Entries supplied Block Start

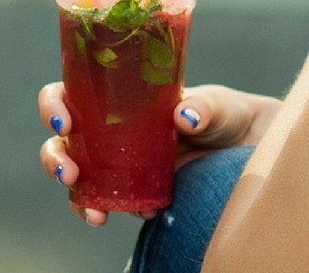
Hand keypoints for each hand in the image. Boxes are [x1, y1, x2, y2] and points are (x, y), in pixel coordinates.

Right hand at [35, 81, 281, 225]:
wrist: (253, 152)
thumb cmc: (231, 117)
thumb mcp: (221, 105)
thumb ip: (206, 107)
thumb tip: (185, 117)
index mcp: (120, 95)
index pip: (72, 91)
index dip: (55, 103)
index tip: (63, 119)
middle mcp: (113, 129)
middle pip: (63, 140)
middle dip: (55, 157)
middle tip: (68, 173)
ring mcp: (121, 164)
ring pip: (77, 177)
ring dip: (74, 195)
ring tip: (94, 213)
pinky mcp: (137, 193)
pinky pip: (108, 203)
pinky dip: (104, 212)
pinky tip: (122, 216)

Entries supplied Block End

• **Task directions**
Every line above must be printed again exactly, pictures excluded.

• **Task output**
Hand keypoints for each hand in the image. Boxes are [x1, y1, x2, y2] and points are (x, y), in pixel coordinates.

Right hand at [35, 81, 281, 225]:
wrist: (253, 152)
thumb cmc: (231, 117)
thumb mcp: (221, 105)
thumb ip: (206, 107)
thumb tip: (185, 117)
index mcp: (120, 95)
index pip: (72, 91)
index dip: (55, 103)
index tip: (63, 119)
middle mcp: (113, 129)
middle pip: (63, 140)
middle dip: (55, 157)
middle tip: (68, 173)
ring mcp: (121, 164)
ring pip: (77, 177)
ring dip: (74, 195)
ring tip: (94, 213)
pinky mcp: (137, 193)
pinky pip: (108, 203)
pinky dip: (104, 212)
pinky tip: (122, 216)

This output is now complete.